• TO DO:
In the news report on the anti-corruption forum, where and on what date was the one-day round table held?
═════ TEXT SECTION
Posted by News Express | 9 October 2018 | 871 times
Stakeholders at a special Anti-Corruption Situation Room (ACSR) forum organised to mobilise a sustained consciousness amongst the civil populace on the need for collaborative engagement in the fight against the hydra-headed monster of corruption, have called for the harnessing of energy and passion of the youth as a way of preparing them ahead in the fight against corruption.
The one-day round table held in Abuja on September 20, 2018, was organised by Human and Environmental Development Agenda (HEDA) in partnership with ACTIONAID and MacArthur Foundation. It was attended by over 100 participants, among them representatives of relevant agencies of government namely; Independent Corrupt Practices and other Related Offences Commission (ICPC), Economic and Financial Crime Commission (EFCC), the Consumer Protection Council (CPC), and the National Orientation Agency (NOA). Also in attendance were students in Anti-Corruption and integrity Clubs in select Secondary Schools within the Federal Capital Territory (FCT) and its environ as well as representatives of civil society and the media
According to the organisers in a communique issued after the meeting and signed by Mr. Olanrewaju Suraju, the special ACSR with the theme, “Engaging anti-corruption stakeholders in promoting integrity, honesty and accountability in public service and private sector oversight”, was aimed at enhancing and enhance transparency and accountability in governance and service delivery.
The special ACSR also had in attendance the Technical Unit on Governance and Anti-Corruption Reforms (TUGAR), PremiumTimes Centre for Investigative Journalism (PTCIJ), African Centre for Information and Media Literacy (AFRICMIL), Akin Fadeyi Foundation, Yar’Adua Foundation and philanthropic platforms – MacArthur Foundation.
Speaking at the event, the chairman of HEDA, Mr. Olanrewaju Suraj, explained that the special ACSR was aimed at creating a platform of conversation amongst stakeholders in the anti-corruption crusade; noting specifically however that the CPC has also stepped into the fray by complementing anti-corruption efforts as manifested by its commitment to addressing the complaints of citizens promptly and dispassionately.
The Deputy Country Director of MacArthur Foundation, Mr. Dayo Olaide, emphasised the need for concerted efforts by network of actors in the society in the fight against corruption while applauding the participation of younger citizens in the special ACSR which is in line with the quest for sustaining efforts at combating corruption.
══════════
═════ RECORDS SHOWN
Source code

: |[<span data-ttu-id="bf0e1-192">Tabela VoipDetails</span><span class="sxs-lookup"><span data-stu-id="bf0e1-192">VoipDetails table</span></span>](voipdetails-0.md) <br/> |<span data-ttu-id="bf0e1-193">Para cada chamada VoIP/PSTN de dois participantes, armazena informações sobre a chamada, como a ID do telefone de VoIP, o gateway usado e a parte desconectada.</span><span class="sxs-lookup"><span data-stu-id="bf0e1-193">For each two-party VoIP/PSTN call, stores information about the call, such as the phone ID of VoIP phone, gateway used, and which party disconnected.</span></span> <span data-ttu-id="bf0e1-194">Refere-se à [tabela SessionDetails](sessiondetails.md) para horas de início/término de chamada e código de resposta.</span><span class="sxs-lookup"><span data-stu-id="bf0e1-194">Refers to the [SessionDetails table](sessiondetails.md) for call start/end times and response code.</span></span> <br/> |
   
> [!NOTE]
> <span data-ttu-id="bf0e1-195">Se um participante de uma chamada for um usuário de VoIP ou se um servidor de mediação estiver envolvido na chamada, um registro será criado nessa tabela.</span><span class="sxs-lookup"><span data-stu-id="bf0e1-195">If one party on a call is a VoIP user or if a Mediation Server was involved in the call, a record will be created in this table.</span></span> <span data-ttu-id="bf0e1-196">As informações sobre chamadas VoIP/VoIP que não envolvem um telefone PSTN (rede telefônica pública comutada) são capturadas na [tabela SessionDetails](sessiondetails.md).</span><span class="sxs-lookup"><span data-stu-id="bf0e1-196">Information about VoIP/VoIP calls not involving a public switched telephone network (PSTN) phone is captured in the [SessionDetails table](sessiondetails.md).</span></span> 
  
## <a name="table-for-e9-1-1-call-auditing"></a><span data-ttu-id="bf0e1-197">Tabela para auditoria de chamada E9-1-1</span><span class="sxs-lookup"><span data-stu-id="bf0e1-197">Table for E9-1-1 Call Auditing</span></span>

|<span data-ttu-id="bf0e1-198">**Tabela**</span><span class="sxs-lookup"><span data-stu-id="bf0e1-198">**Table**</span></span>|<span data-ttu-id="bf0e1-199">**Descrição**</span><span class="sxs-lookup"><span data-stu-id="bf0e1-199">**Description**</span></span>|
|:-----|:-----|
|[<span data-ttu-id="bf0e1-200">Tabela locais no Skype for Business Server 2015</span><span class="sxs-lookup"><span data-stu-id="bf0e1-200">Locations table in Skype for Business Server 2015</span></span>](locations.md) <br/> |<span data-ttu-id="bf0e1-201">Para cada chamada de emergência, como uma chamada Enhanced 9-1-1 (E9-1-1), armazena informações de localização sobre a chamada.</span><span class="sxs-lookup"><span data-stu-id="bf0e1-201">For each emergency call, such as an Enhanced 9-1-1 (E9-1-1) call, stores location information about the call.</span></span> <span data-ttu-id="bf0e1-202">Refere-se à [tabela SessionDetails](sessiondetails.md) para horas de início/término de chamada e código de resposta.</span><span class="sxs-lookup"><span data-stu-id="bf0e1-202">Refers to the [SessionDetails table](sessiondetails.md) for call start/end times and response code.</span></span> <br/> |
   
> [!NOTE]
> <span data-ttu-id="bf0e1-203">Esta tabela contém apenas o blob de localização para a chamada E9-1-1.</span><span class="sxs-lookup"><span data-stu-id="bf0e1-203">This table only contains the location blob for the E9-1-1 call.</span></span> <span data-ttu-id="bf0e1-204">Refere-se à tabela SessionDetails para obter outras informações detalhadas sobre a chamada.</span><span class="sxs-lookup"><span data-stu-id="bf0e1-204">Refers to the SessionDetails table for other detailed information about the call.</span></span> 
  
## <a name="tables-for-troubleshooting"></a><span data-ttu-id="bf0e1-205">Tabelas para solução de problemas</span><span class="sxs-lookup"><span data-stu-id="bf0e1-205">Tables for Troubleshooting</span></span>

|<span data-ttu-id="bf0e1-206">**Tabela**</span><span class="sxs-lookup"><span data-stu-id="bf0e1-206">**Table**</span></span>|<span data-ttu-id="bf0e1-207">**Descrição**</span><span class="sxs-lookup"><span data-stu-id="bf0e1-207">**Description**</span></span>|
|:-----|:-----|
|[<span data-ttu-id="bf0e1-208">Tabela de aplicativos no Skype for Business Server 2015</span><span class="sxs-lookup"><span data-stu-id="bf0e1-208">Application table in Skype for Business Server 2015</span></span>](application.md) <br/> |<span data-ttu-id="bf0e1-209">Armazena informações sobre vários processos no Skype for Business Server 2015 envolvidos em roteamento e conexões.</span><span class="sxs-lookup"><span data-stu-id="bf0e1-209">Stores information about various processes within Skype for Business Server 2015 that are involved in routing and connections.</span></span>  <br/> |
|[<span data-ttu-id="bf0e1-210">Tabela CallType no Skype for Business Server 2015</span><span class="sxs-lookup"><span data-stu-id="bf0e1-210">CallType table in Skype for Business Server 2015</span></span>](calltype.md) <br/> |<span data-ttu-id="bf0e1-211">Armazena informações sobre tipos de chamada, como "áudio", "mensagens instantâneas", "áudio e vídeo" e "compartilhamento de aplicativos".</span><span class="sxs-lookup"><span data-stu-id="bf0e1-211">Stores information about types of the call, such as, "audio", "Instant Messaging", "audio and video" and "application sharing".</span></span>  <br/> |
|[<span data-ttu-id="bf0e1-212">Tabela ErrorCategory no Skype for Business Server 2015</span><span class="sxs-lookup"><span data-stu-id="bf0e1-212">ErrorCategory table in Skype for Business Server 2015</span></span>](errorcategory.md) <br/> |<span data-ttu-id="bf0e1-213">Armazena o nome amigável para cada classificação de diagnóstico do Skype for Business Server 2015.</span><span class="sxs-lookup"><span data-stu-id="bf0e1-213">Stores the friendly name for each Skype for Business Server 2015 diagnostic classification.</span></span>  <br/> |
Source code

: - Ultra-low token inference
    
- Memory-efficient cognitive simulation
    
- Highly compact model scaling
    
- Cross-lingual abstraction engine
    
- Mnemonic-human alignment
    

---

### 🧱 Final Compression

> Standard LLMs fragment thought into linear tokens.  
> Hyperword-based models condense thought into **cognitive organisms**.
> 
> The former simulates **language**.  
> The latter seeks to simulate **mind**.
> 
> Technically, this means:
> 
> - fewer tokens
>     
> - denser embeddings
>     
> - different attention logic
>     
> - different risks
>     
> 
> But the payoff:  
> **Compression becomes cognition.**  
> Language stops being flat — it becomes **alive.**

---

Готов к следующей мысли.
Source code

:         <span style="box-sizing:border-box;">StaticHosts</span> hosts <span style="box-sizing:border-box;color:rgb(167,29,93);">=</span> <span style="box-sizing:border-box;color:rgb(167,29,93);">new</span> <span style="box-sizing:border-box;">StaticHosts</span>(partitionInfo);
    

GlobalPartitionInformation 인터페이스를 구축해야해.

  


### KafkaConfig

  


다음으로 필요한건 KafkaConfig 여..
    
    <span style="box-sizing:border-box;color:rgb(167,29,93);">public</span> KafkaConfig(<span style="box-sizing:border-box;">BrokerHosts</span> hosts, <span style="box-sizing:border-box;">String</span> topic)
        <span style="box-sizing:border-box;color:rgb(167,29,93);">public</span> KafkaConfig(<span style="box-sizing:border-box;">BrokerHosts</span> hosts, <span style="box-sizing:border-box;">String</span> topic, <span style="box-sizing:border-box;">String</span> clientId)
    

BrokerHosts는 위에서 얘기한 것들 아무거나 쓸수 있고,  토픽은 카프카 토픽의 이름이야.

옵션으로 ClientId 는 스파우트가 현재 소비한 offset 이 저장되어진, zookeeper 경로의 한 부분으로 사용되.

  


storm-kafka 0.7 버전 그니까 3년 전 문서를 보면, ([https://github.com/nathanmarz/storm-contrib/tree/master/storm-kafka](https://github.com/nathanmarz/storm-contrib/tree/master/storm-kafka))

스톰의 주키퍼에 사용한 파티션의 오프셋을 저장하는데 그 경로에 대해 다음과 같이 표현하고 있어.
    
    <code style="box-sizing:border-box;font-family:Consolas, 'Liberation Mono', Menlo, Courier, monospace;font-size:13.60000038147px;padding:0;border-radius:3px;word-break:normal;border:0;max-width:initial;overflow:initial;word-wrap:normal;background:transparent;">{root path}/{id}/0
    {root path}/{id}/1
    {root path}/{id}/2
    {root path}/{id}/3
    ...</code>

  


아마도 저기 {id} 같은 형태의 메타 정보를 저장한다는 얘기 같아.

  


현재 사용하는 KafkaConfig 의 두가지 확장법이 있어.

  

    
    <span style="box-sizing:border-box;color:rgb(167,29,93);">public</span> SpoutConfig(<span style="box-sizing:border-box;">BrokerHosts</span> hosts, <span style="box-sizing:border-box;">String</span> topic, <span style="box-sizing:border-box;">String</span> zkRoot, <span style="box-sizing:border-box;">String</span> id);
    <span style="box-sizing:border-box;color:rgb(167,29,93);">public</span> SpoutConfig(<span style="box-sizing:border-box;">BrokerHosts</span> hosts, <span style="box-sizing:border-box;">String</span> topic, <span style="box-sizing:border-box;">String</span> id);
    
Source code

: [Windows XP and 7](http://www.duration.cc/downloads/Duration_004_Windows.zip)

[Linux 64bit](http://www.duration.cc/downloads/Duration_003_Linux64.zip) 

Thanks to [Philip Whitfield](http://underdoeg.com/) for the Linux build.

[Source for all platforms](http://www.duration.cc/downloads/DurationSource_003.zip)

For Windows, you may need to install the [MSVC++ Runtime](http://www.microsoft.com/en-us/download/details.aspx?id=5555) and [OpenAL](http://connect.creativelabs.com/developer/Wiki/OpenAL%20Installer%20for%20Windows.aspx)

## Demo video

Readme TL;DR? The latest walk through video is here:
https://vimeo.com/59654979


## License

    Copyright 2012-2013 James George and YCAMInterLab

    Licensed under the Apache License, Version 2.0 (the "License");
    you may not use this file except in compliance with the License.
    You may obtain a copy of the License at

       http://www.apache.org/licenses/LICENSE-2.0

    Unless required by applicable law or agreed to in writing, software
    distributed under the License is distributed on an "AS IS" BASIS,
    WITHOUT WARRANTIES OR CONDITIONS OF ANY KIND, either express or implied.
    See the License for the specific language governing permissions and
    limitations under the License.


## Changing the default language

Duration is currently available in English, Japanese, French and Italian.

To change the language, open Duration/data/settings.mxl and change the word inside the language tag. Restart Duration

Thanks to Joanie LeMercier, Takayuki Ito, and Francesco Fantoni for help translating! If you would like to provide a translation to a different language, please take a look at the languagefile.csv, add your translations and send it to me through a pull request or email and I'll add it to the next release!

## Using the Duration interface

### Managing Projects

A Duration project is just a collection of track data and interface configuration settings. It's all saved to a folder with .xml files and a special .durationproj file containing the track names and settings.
══════════
• YOUR RESPONSE:
In Abuja, on September 20, 2018.